L’or monte

Par Samedi 17 janvier 2015 Permalink 15

Si, en d’autres temps, la croissance, l’enchérissement des biens, la masse monétaire, se mixaient plus ou moins harmonieusement dans la durée,  le règlement de la crise à l’américaine a cherché, avec grande impatience, à renchérir tout avant tout, à l’exception de la valeur travail bien sur, pour rassurer ceux qui ont tout justement, afin que leur monde toujours plus merveilleux éclaire un peu les autres et qu’enfin la foi dans le dollar illumine chacun! Un actif a donc subi de plein fouet le dernier round de QE de Ben Bernanke, en baissant, l’or.
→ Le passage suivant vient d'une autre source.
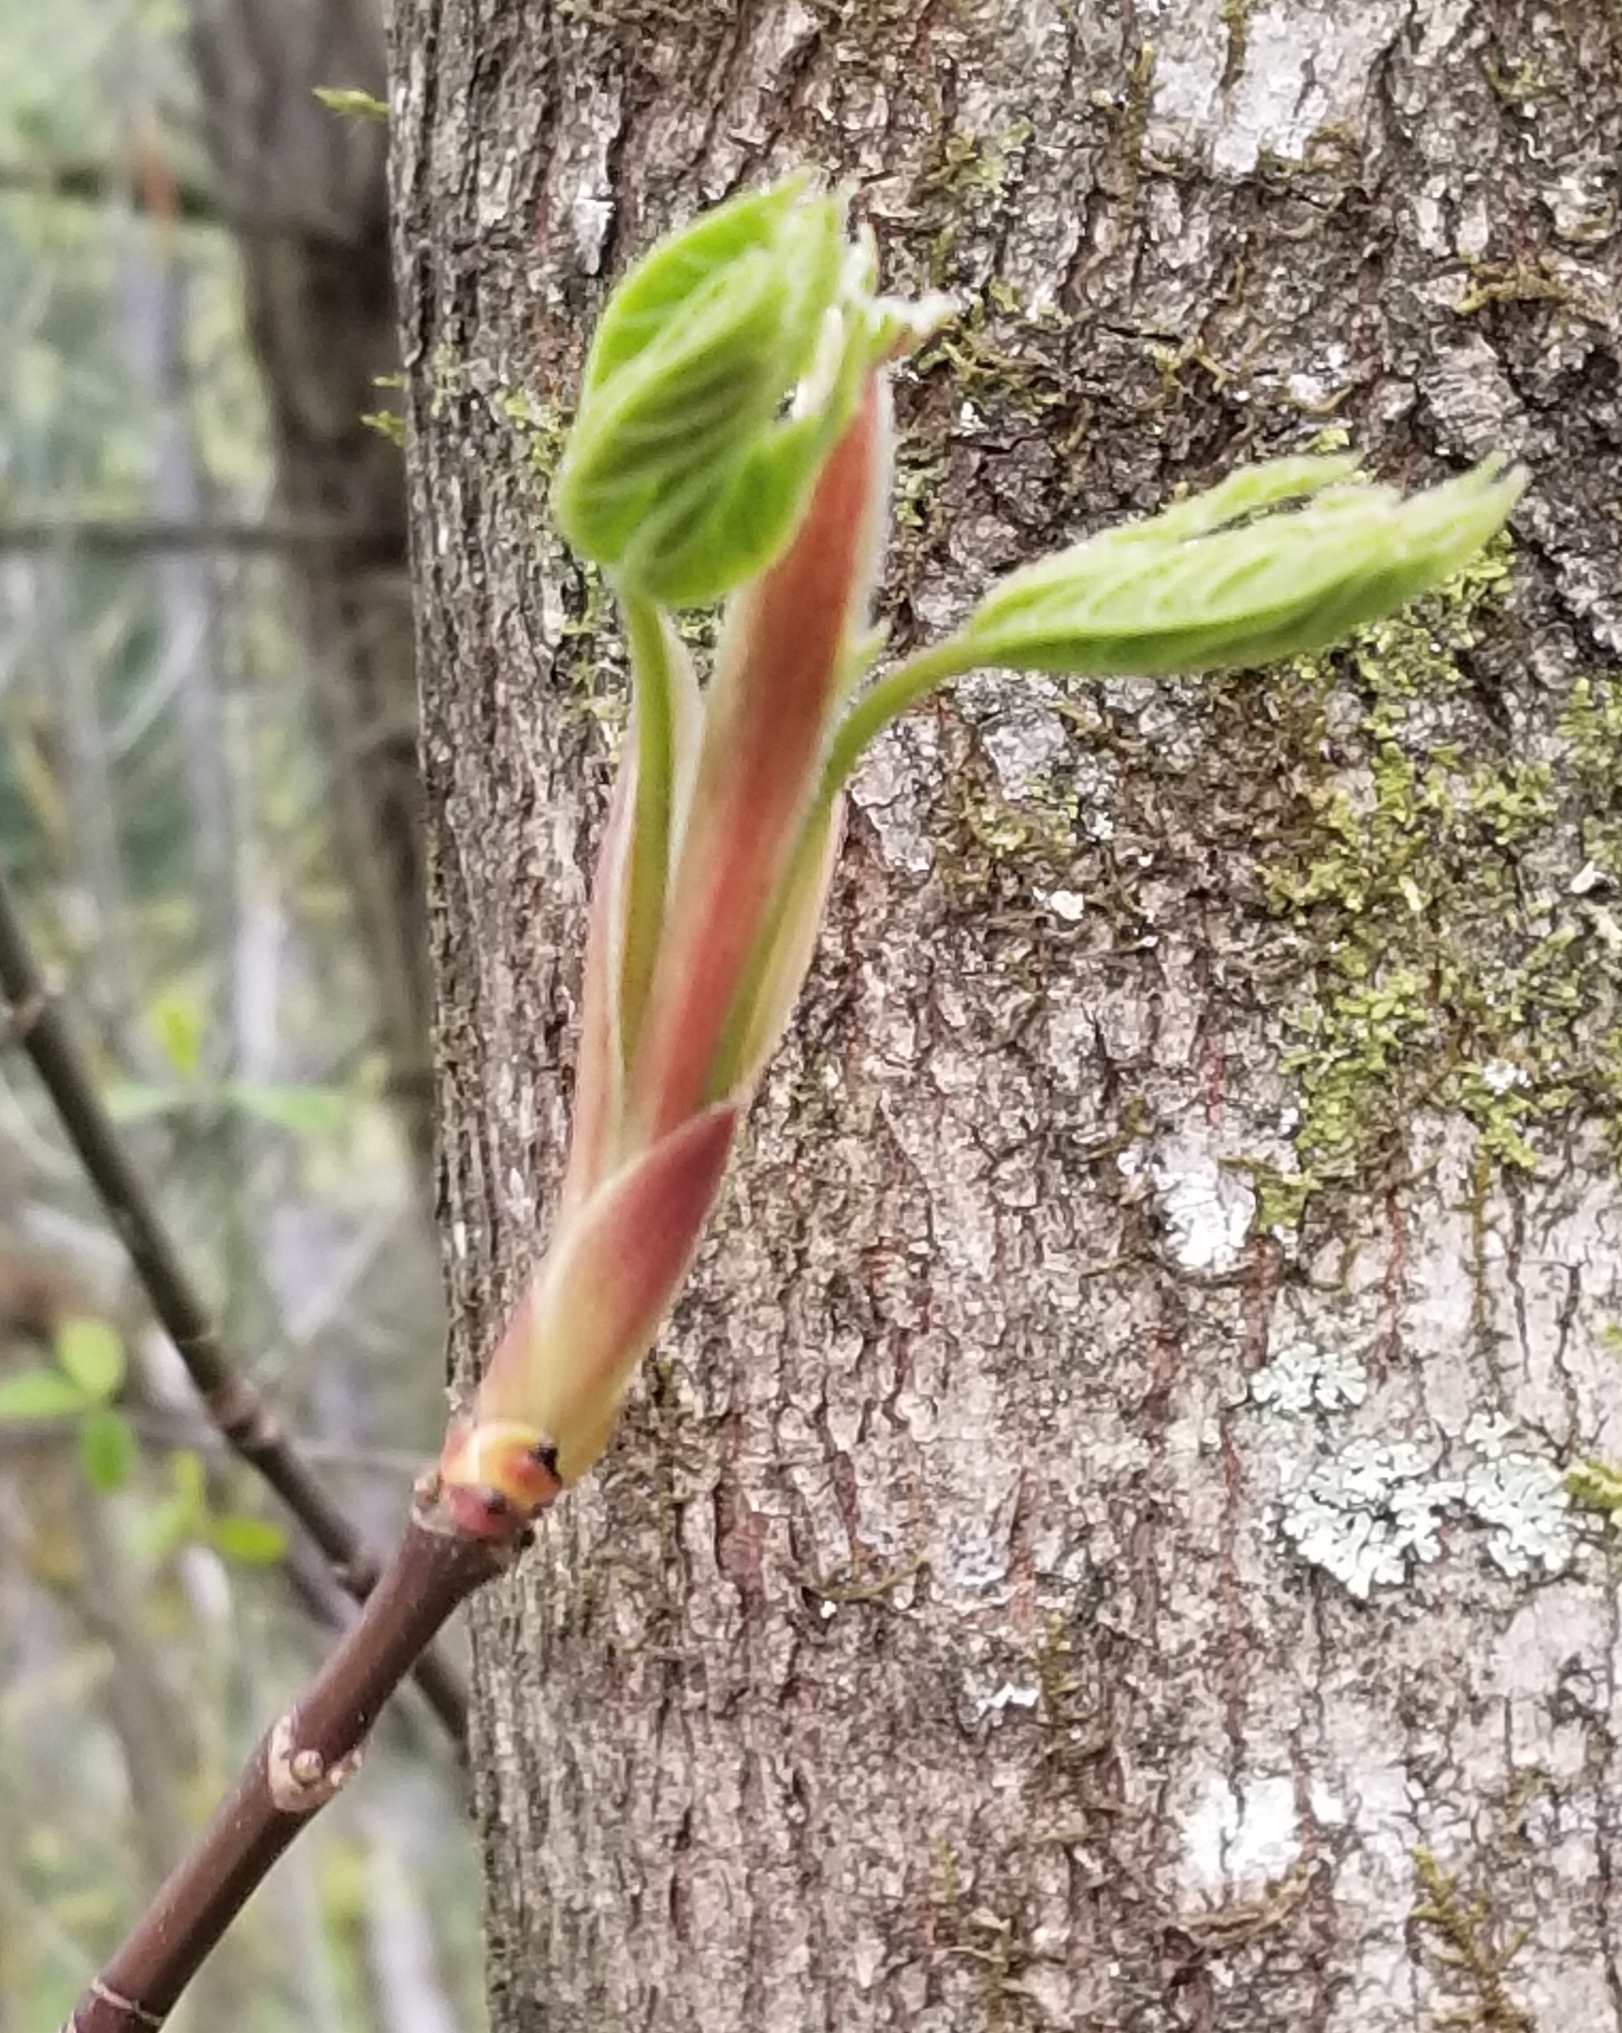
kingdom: Plantae
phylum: Tracheophyta
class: Magnoliopsida
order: Sapindales
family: Sapindaceae
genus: Acer
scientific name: Acer macrophyllum
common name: Oregon maple
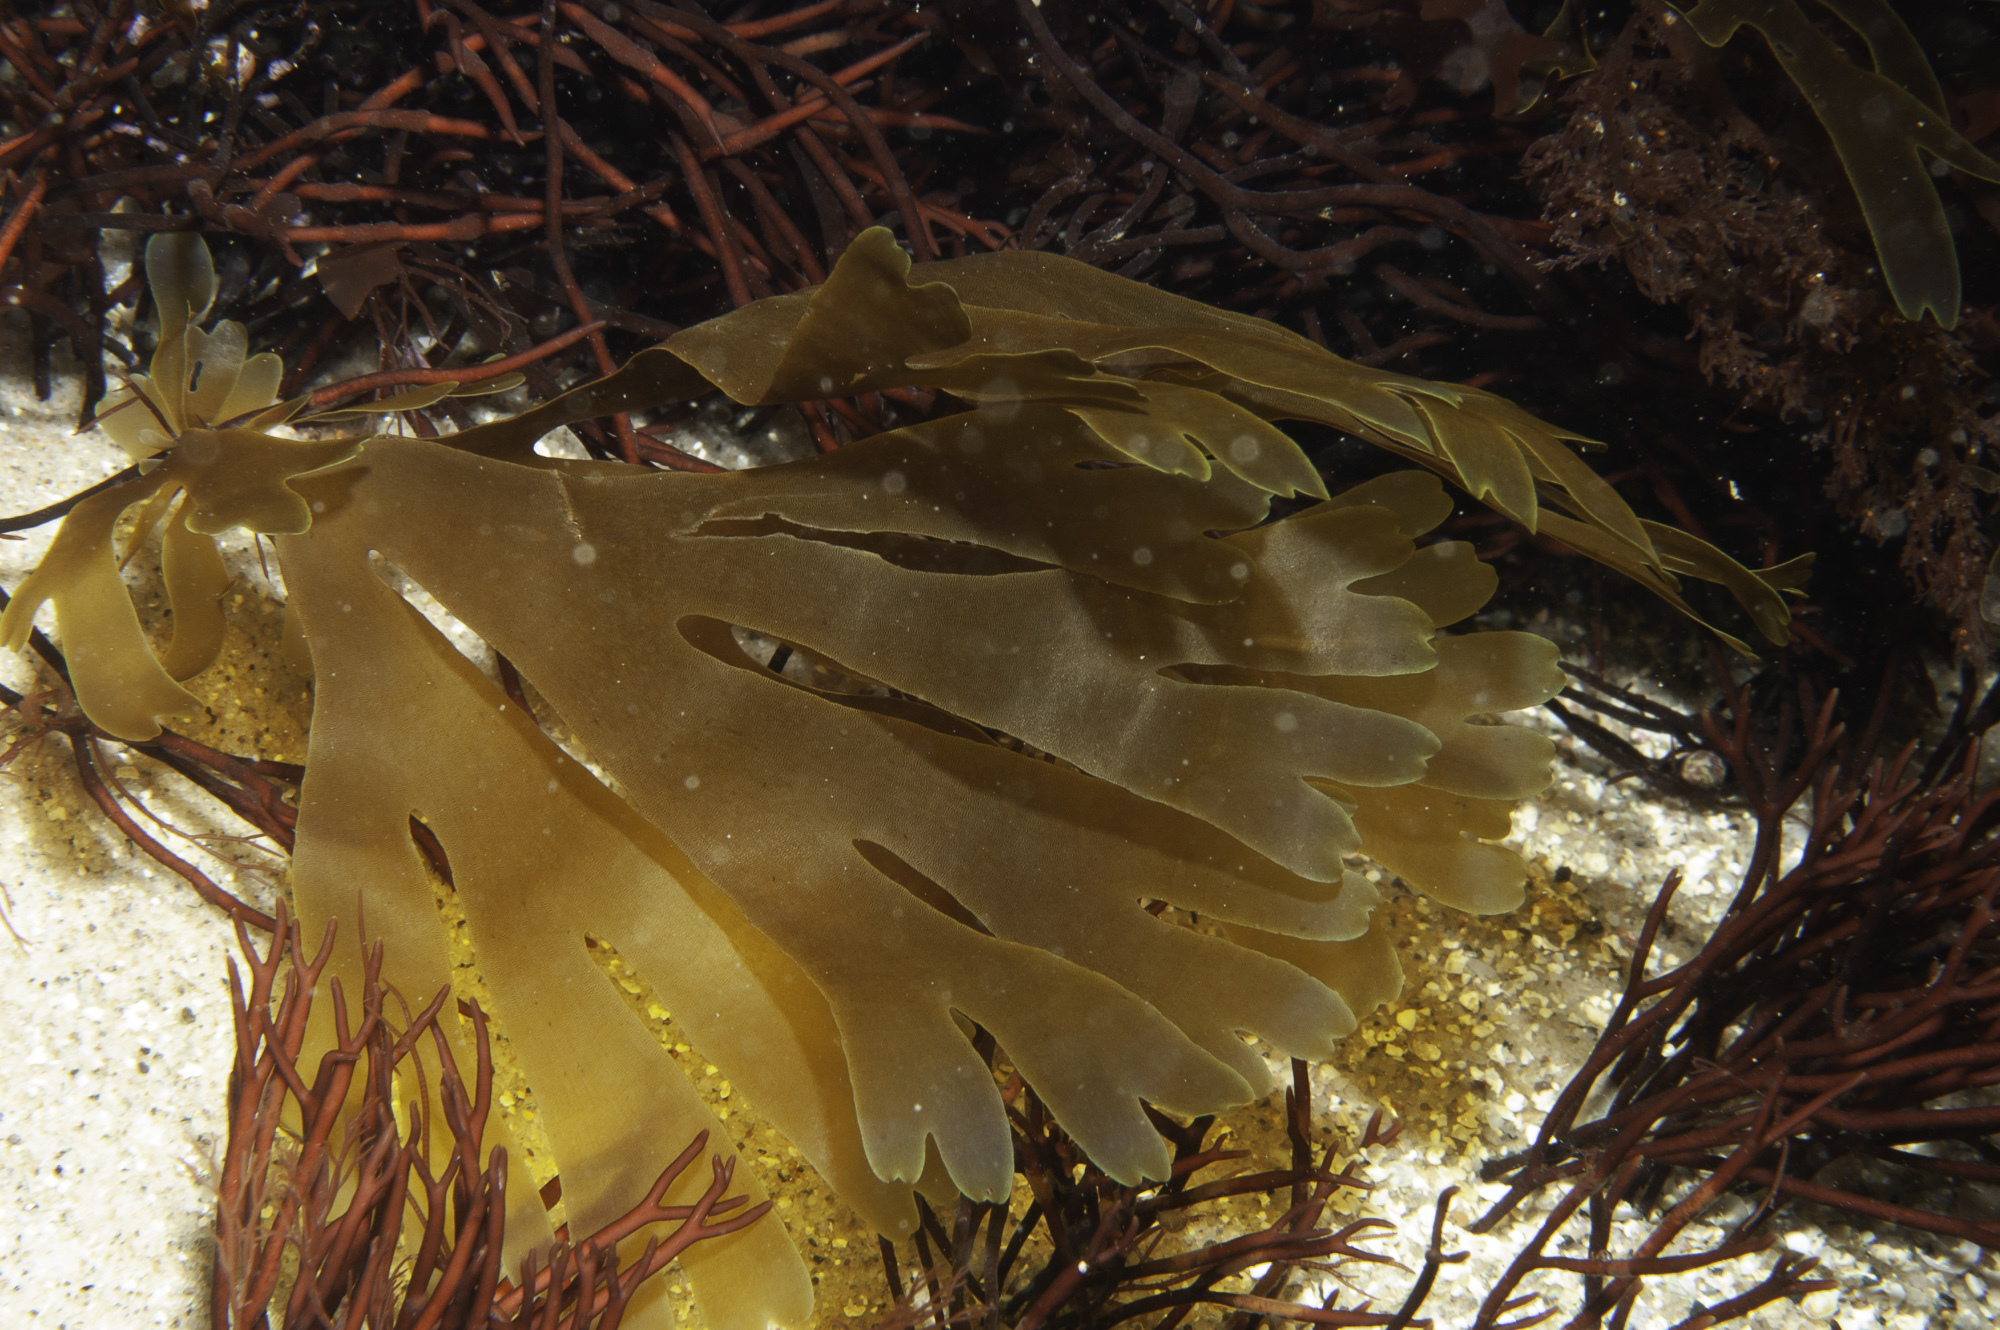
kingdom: Chromista
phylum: Ochrophyta
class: Phaeophyceae
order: Dictyotales
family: Dictyotaceae
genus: Dictyota
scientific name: Dictyota dichotoma
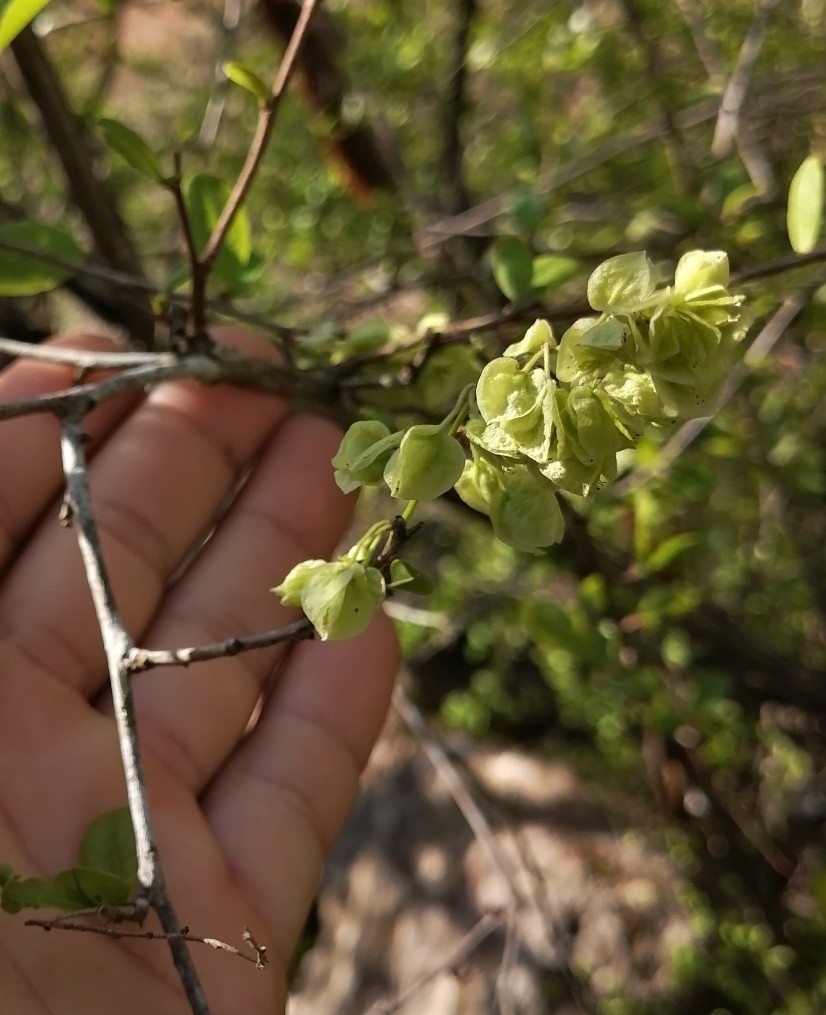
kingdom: Plantae
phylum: Tracheophyta
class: Magnoliopsida
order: Caryophyllales
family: Polygonaceae
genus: Gymnopodium
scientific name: Gymnopodium floribundum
La croyance aveugle des marchés occidentaux en la politique monétaire du président de la Fed, leur intérêt bien compris d’y croire d’ailleurs, coûte que coûte, l’enrichissement dont les protagonistes ont bénéficié grâce à cette politique, les ont naturellement fait rejeter la valeur refuge par excellence, celle de la peur, celle des catastrophes mondiales, celle qui fait son lit des crises économiques et des guerres. Si de 2007 à 2012, l’or monte régulièrement en parallèle des applications des QE1 et QE2,  à partir du quatrième trimestre 2012 avec le QE3, par contre, plus il y a eu de papiers-monnaies, plus l’or de manière contre intuitive, a baissé. La face du monde devait constater que le dollar, loin de se trouver affaibli par les maltraitances subies dues aux politiques monétaires successives, en sortait renforcer puisqu’elles étaient garantes du retour de la prospérité. La stimulation de la valeur des patrimoines financiers et immobiliers ne pouvait sembler factice; l’or s’éteignit, aveuglé qu’il était devant tant d’audace!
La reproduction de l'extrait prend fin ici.